Um passo à frente e dois atrás: o desafio da família multiespécie na ColÔmbia
Em 2019, uma juíza da Primeira Vara Criminal do Circuito de Ibagué protegeu os direitos à saúde, vida e integridade de Clifor, um cão que não recebeu um medicamento essencial para o seu tratamento médico, violando assim dois dos princípios da Lei 1751 de 2015, uma lei estatutária de saúde, direito fundamental. Seu artigo 6º dispõe sobre os princípios da continuidade e oportunidade, que foram violados com relação a um dos membros de uma família multiespécie e que, graças à ação tutelar interposta por sua família, pôde continuar com o seu tratamento, garantindo, assim, seu direito à saúde e à uma família não concebida por laços de sangue estreitos, mas por laços socioafetivos.
No meu livro “Os animais como sujeitos de direitos: uma categoria jurídica em disputa”, dediquei um capítulo inteiro ao conceito e à origem da família multiespécie, que remonta ao antigo Egito, onde ocupavam um lugar importante na família, e a outras culturas que construíram cemitérios para os familiares não humanos. Falei também da importância que adquiriram, o que levou a que o seu bem-estar seja atualmente protegido através de fideicomissos e legados que lhes são confiados por um indivíduo ou uma organização, para garantir a sua qualidade de vida após a morte do seu familiar humano.
Outras questões abordadas no meu trabalho foram as disputas de custódia e visitas de animais em divórcios e separações, que, através de diferentes casos, mostraram que os tribunais oscilaram entre tratá-los como coisas e considerá-los como seres vivos cujos interesses superiores, comparáveis aos de um menor, devendo ser incluídos na análise do estilo de vida, condições de trabalho, situação econômica e vínculo desenvolvido de cada membro do casal, a fim de conceder a custódia, ordenar o direito de visita e o pagamento de pensão alimentícia.

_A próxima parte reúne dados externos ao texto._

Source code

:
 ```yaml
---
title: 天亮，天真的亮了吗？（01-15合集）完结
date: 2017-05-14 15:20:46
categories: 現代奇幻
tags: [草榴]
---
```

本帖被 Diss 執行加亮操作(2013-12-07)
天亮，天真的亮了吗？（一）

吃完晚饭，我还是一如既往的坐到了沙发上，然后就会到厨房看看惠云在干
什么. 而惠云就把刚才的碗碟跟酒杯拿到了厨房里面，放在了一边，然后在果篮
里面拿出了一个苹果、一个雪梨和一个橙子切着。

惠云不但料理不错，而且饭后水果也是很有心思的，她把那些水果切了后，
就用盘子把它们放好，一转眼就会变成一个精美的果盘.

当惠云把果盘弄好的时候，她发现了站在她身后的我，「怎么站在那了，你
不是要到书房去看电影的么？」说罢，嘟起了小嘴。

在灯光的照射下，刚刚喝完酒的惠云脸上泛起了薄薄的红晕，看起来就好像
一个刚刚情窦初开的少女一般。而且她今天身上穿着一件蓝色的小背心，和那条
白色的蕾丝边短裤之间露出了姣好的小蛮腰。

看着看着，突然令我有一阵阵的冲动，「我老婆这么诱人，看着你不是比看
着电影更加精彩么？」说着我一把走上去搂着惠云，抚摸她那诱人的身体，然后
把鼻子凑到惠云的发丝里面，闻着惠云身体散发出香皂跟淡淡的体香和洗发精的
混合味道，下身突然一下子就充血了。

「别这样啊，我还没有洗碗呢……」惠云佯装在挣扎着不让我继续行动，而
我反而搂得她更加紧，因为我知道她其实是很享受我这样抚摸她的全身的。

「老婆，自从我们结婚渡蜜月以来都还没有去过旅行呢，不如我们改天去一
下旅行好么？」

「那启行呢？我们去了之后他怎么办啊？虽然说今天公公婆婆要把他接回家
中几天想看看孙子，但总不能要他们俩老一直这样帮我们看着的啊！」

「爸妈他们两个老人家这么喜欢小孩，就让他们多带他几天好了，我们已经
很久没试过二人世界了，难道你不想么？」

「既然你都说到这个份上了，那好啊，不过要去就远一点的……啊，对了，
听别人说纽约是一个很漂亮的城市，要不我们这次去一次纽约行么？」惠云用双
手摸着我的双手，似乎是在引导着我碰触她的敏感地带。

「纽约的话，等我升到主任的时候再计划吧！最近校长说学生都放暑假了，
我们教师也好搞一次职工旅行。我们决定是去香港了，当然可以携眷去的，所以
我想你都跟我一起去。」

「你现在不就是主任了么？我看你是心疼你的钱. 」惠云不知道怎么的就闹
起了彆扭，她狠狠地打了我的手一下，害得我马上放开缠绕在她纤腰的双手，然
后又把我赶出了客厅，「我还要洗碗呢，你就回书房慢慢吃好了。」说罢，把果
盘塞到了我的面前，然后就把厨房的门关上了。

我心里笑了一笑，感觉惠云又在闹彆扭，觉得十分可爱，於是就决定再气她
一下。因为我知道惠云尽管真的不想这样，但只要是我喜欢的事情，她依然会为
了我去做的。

Este ano, no dia 30 de abril, o Décimo Primeiro Tribunal de Família de Cali, através do Auto 634, decidiu admitir uma ação como assunto de família, (de acordo com o número 14, art. 21 do Código Geral de Processo (C.G.P. ) por meio de procedimento sumário verbal, artigo 390, n. 7 do mesmo código), mas como direito de "posse de animais de estimação, e não de custódia, como inicialmente apresentado por Daniel Mauricio Londoño, contra a sua ex-companheira com quem tinha uma união conjugal de fato, solicitando a custódia de Milo, um macho da raça Border Collie que ele considera seu filho.
Segundo este tribunal, a analogia com a guarda dos filhos humanos não é aplicável "apenas com base na afirmação do requerente" de que este é o laço que os une. Infelizmente, apesar de o argumento do autor se centrar no fato de Milo fazer parte de sua família, o tribunal optou por este procedimento, porque ele tinha provado a sua propriedade através de um contrato de venda de animais. Desta forma, baseou-se na ambiguidade do tratamento dado aos outros animais pelo Código Civil colombiano, art. 655, que os classifica como bens móveis, semoventes, contrariamente ao conceito de seres sencientes, como defende Gary Francione há muitos anos.
O juiz sublinhou que, como o "animal de estimação" foi adquirido durante a união conjugal, os litígios sobre a "propriedade" destes "bens" são da competência do juiz de família (art. 22.º, n.º 16 do C.G.P.). Explicou também que, apesar de ser louvável a decisão do Tribunal de Bogotá do ano passado que defendeu a posição de tratar os animais como dependentes da tutela do requerente para o seu cuidado, tal como uma criança humana, o vazio normativo existente em relação à família multiespécie na Colômbia impede a aceitação, tanto na jurisprudência como na sociedade, do fato de que, para muitos de nós, incluindo eu própria, exercemos a maternidade/paternidade multiespécie com absoluta seriedade e responsabilidade, para além da caricaturização destes laços afetivos.
O tom, a linguagem utilizada e o apego a categorias jurídicas erradamente atribuídas a seres vivos como os outros animais, impedem o avanço do direito enquanto produto social e petrificam-no ao agarrarem-se à mitologia jurídica da modernidade que o Maestro Paolo Grossi sabiamente questionou.
Por último, é importante esclarecer que aqueles de nós que defendem a descoisificação jurídica e social dos outros animais não o fazem com uma fé cega nas instituições que muitas vezes desiludiram os animais humanos, mas conscientes das suas deficiências e tentando aproveitar as fissuras no campo jurídico como mais uma arena de luta, e que não substitui outras formas como a libertação direta, o ativismo acadêmico e a educação para reconhecer estes seres como iguais em dignidade, embora diferentes em atributos de acordo com a espécie a que pertencem.